▶ Your objective:
From the entries below, reproduce exactly the line containing "Groups and ownerIdentifier are not needed, owner: Karolina", the line containing "Support for PHP", and every line in between, with nothing added.

▶ Records for the exercise:

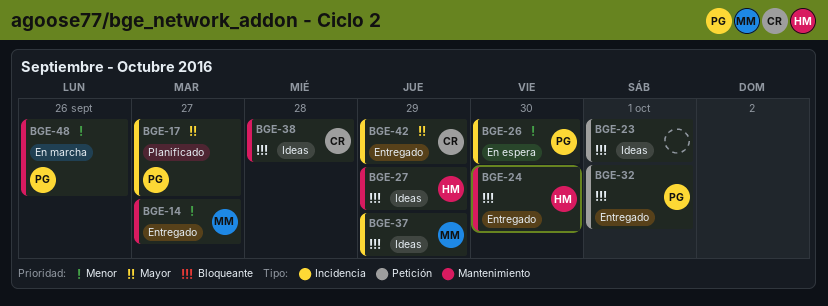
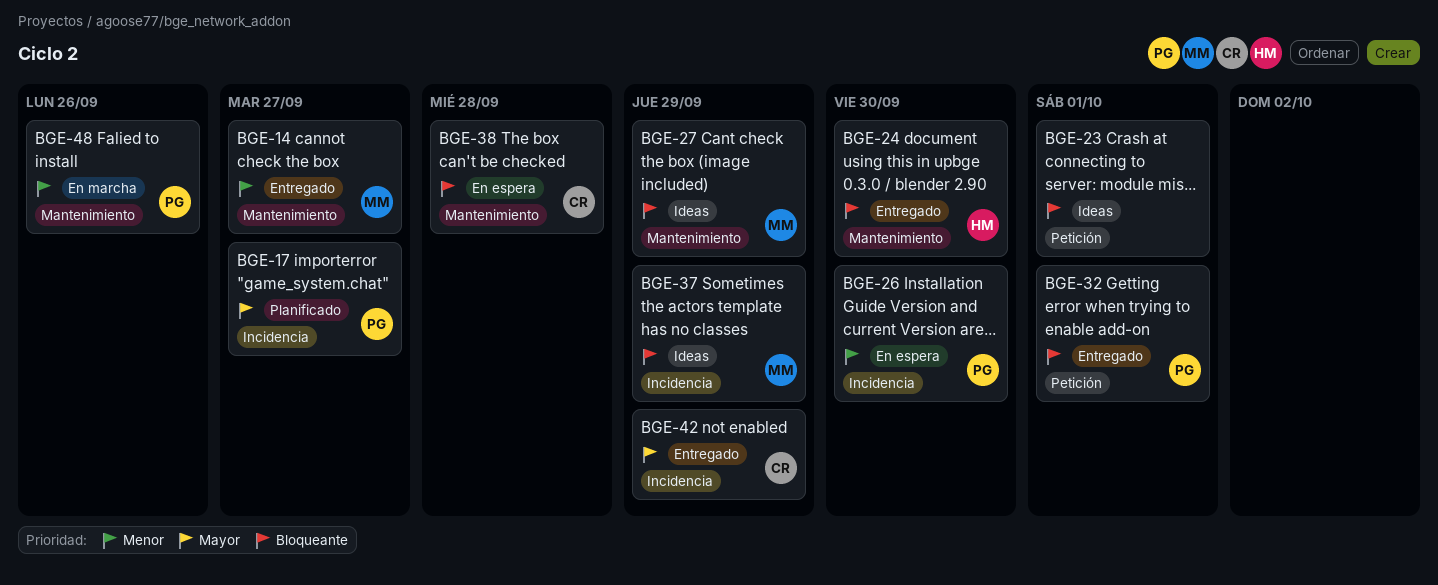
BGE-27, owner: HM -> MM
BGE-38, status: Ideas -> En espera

...

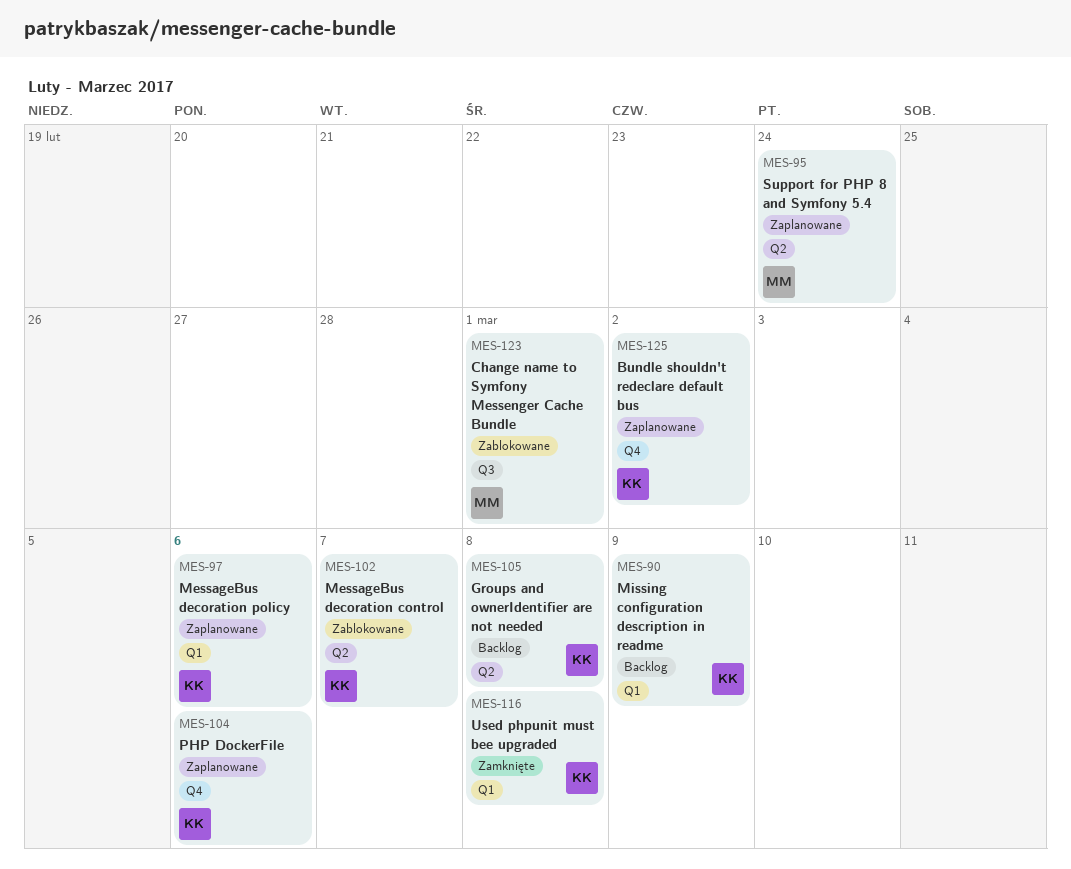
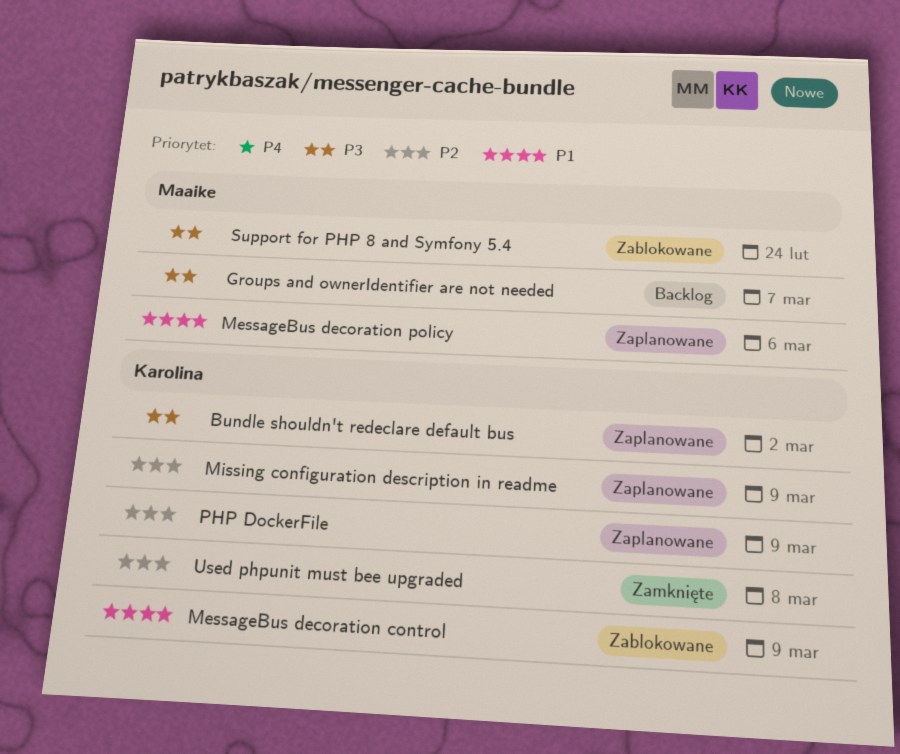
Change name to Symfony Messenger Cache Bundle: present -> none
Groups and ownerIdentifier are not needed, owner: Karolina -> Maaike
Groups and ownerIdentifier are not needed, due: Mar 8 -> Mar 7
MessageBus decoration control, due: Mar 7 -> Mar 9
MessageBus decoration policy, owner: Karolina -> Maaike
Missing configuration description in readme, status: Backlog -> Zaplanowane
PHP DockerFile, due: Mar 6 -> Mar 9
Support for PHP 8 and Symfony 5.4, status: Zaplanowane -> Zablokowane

---

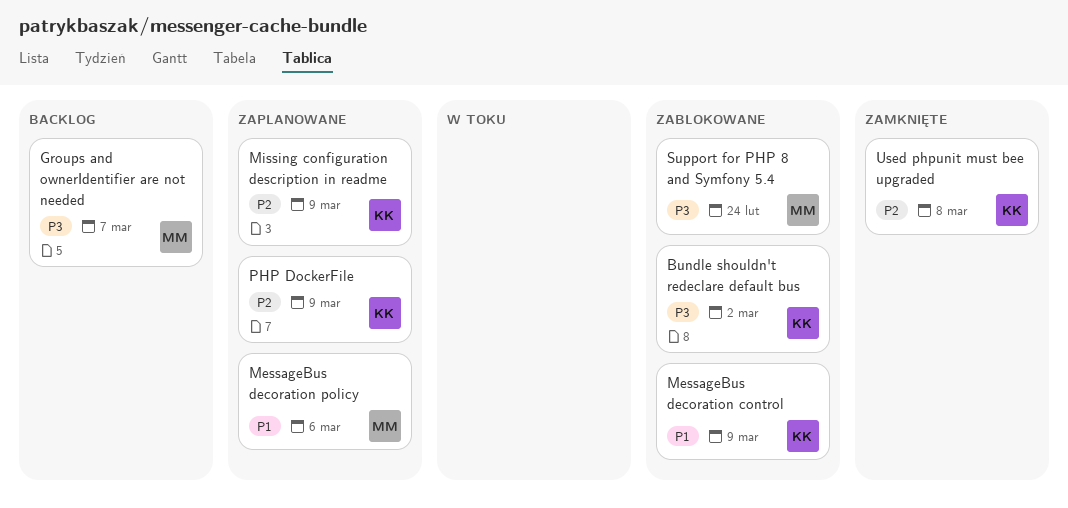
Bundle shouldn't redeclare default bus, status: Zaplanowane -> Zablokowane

▶ Task output:
Groups and ownerIdentifier are not needed, owner: Karolina -> Maaike
Groups and ownerIdentifier are not needed, due: Mar 8 -> Mar 7
MessageBus decoration control, due: Mar 7 -> Mar 9
MessageBus decoration policy, owner: Karolina -> Maaike
Missing configuration description in readme, status: Backlog -> Zaplanowane
PHP DockerFile, due: Mar 6 -> Mar 9
Support for PHP 8 and Symfony 5.4, status: Zaplanowane -> Zablokowane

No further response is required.